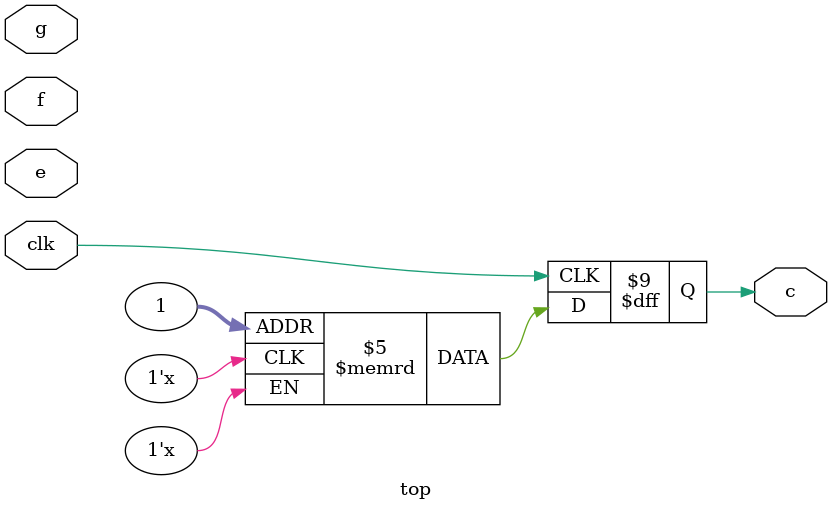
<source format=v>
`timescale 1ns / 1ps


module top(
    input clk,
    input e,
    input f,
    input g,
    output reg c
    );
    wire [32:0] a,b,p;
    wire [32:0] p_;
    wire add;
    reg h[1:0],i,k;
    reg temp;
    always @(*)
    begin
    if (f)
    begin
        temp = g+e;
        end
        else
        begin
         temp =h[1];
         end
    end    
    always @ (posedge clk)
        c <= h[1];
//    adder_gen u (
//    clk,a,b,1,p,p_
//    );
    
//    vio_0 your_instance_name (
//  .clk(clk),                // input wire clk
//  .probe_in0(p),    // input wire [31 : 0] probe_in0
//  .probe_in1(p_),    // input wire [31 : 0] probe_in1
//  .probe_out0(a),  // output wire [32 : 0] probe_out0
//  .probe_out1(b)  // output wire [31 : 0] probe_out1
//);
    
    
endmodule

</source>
==
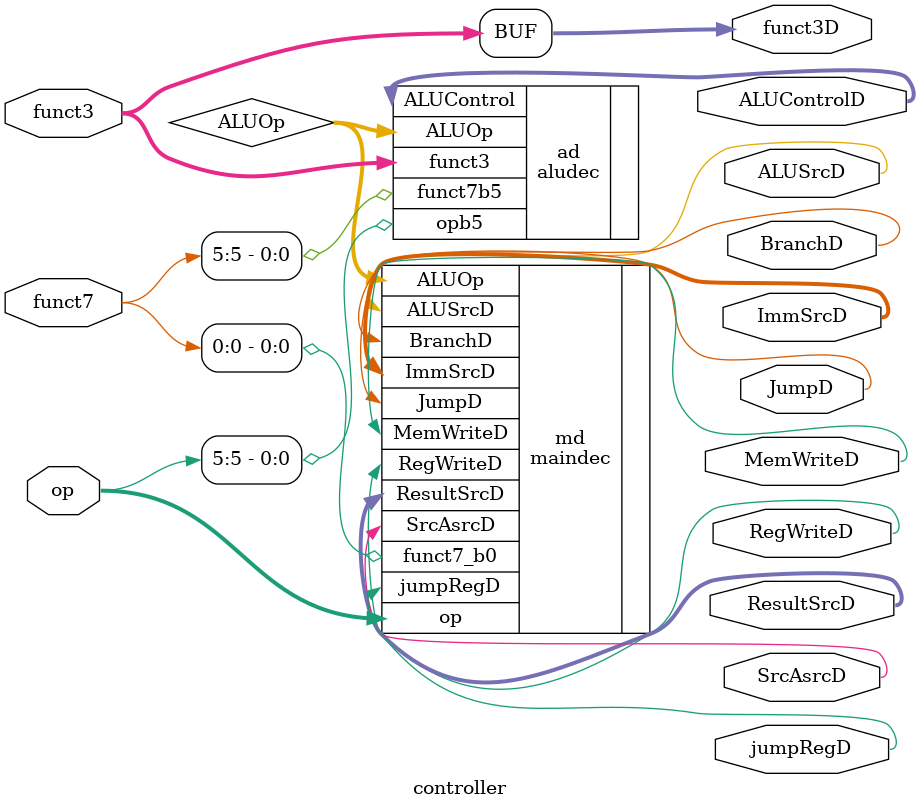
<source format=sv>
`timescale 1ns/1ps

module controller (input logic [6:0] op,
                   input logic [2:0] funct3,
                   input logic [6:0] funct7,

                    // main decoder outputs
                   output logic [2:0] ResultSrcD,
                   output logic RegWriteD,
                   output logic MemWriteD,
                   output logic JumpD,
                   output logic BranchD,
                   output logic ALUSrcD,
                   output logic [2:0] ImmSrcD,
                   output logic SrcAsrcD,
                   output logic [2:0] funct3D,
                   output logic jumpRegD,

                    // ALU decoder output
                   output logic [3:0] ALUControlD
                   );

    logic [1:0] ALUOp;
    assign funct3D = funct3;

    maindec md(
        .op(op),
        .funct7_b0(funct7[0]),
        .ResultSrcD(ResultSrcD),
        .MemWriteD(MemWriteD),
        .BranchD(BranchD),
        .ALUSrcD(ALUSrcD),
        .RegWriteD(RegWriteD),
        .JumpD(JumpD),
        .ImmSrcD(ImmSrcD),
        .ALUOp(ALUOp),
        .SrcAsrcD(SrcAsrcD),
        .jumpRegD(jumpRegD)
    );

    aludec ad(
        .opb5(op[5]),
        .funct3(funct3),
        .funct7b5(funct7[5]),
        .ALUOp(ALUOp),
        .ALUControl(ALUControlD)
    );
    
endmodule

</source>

-- Your objective --
Return each line from the material that includes the string "wire".

-- Solution --
    wire [32:0] a,b,p;
    wire [32:0] p_;
    wire add;
//  .clk(clk),                // input wire clk
//  .probe_in0(p),    // input wire [31 : 0] probe_in0
//  .probe_in1(p_),    // input wire [31 : 0] probe_in1
//  .probe_out0(a),  // output wire [32 : 0] probe_out0
//  .probe_out1(b)  // output wire [31 : 0] probe_out1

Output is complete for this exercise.